Data excerpts:
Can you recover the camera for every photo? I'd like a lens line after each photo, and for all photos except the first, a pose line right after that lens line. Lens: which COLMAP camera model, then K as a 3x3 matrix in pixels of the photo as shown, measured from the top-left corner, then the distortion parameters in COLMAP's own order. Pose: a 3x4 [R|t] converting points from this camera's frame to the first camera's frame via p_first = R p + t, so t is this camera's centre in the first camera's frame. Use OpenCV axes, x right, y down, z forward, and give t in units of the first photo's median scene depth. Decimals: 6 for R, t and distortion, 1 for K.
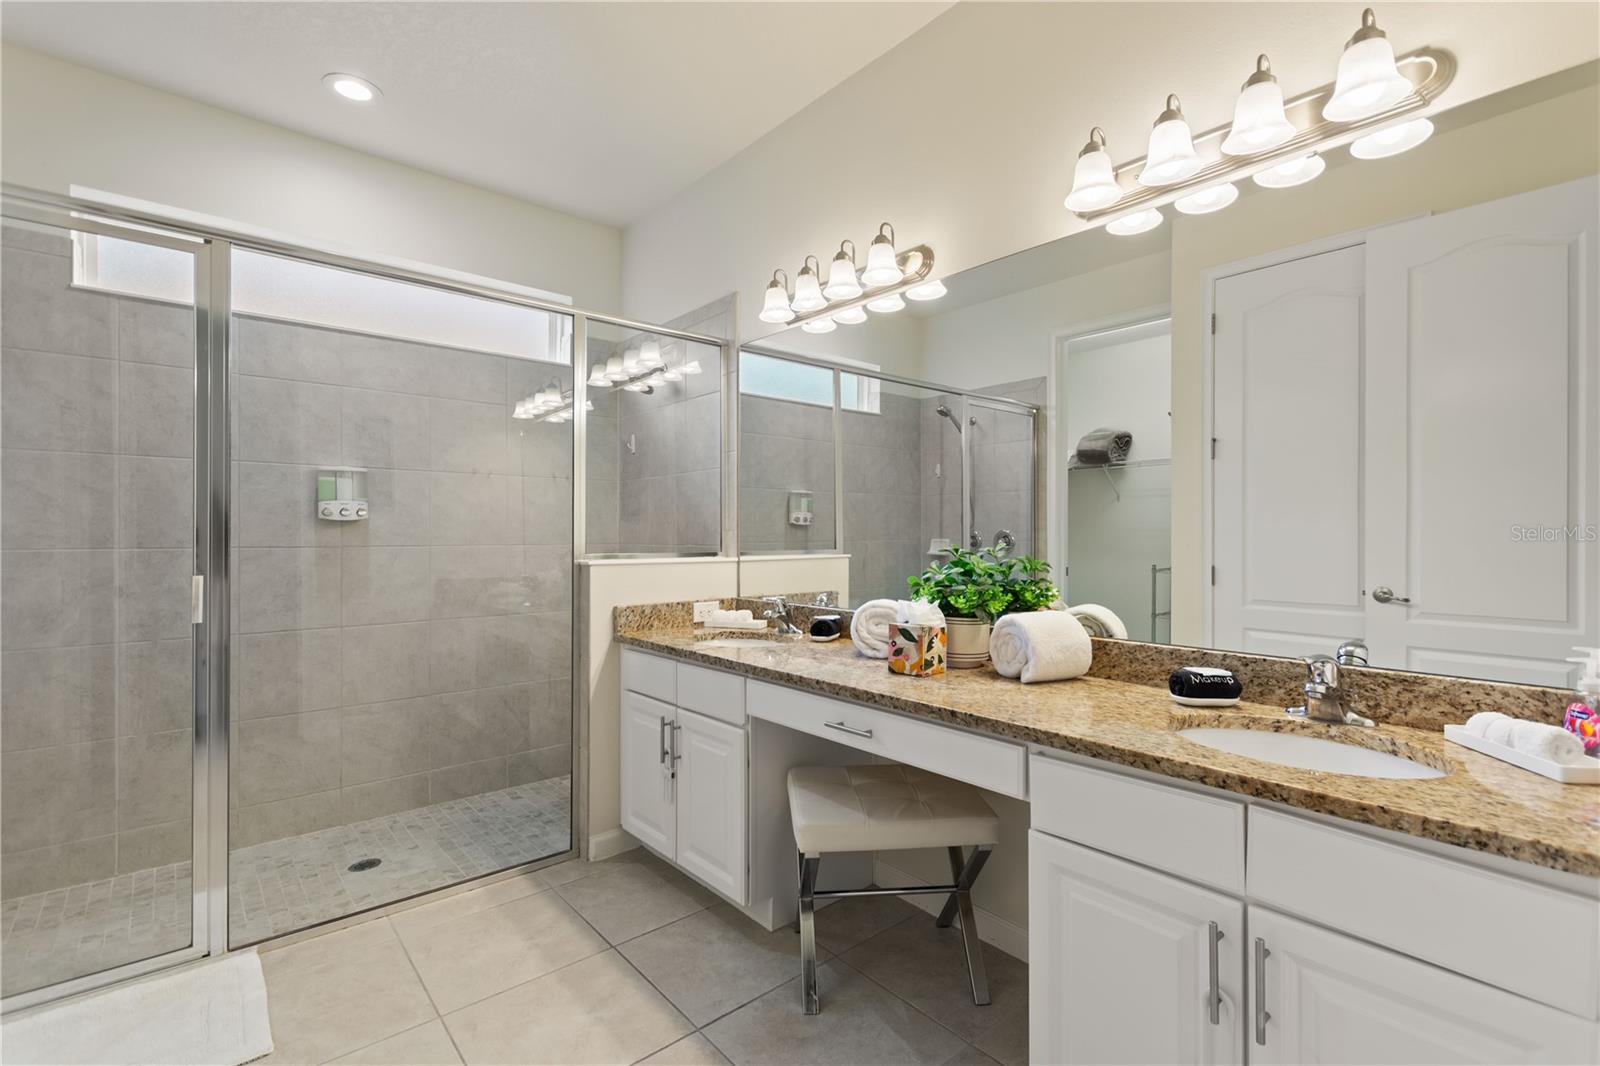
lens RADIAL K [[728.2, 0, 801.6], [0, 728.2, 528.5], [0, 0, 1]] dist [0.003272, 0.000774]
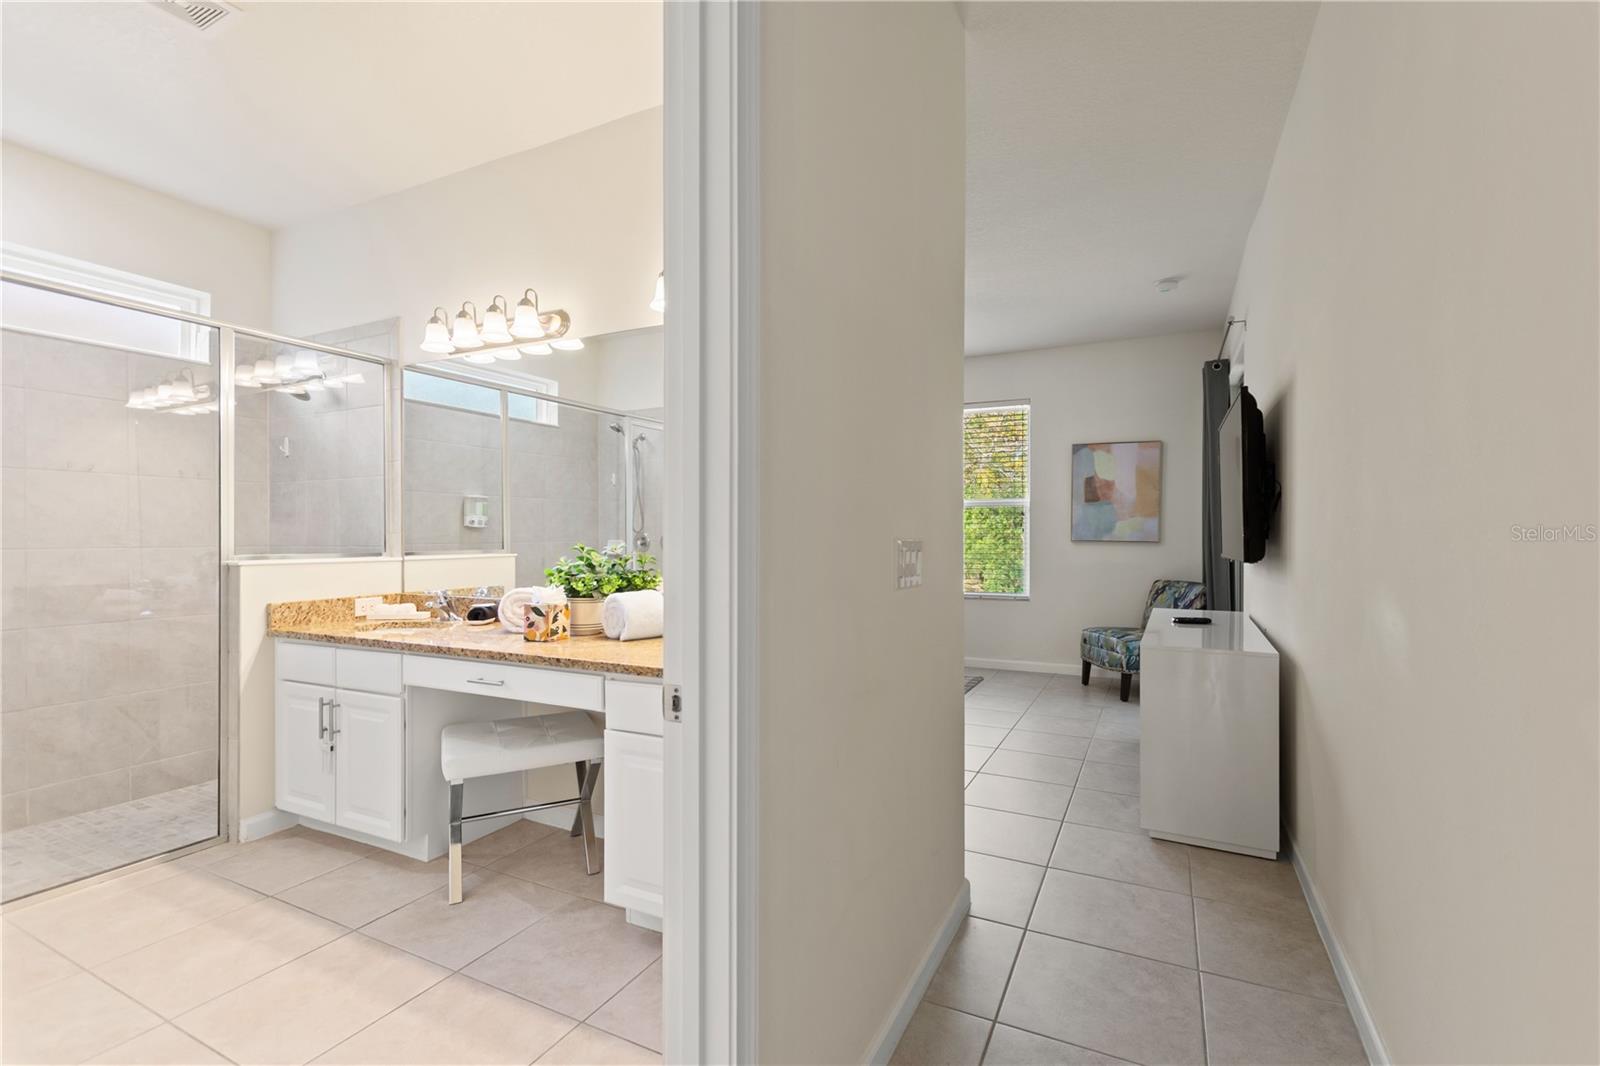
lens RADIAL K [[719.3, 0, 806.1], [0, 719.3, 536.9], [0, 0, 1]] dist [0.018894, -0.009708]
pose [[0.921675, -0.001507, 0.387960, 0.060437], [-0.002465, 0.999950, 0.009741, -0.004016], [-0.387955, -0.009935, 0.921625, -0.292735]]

---

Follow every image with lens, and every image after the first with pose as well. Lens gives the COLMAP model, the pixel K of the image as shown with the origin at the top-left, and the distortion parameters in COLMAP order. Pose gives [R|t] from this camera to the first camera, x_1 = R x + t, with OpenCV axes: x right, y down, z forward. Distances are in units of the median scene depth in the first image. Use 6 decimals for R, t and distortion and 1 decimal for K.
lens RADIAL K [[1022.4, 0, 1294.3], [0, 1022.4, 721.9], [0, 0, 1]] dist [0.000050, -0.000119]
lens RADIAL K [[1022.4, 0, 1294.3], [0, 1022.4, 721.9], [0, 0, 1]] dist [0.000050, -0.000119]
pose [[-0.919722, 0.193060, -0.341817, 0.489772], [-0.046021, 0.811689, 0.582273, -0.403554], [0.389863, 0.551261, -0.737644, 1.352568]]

Task statement: Please lay out the part of the items that opens with the line containing "Can you recover" and closes with the line containing "dist [0.018894, -0.009708]" as a JSON list of strings, one per line, with blank lines left out. Leave the pictures out of the answer.

Exercise result:
[
  "Can you recover the camera for every photo? I'd like a lens line after each photo, and for all photos except the first, a pose line right after that lens line. Lens: which COLMAP camera model, then K as a 3x3 matrix in pixels of the photo as shown, measured from the top-left corner, then the distortion parameters in COLMAP's own order. Pose: a 3x4 [R|t] converting points from this camera's frame to the first camera's frame via p_first = R p + t, so t is this camera's centre in the first camera's frame. Use OpenCV axes, x right, y down, z forward, and give t in units of the first photo's median scene depth. Decimals: 6 for R, t and distortion, 1 for K.",
  "lens RADIAL K [[728.2, 0, 801.6], [0, 728.2, 528.5], [0, 0, 1]] dist [0.003272, 0.000774]",
  "lens RADIAL K [[719.3, 0, 806.1], [0, 719.3, 536.9], [0, 0, 1]] dist [0.018894, -0.009708]"
]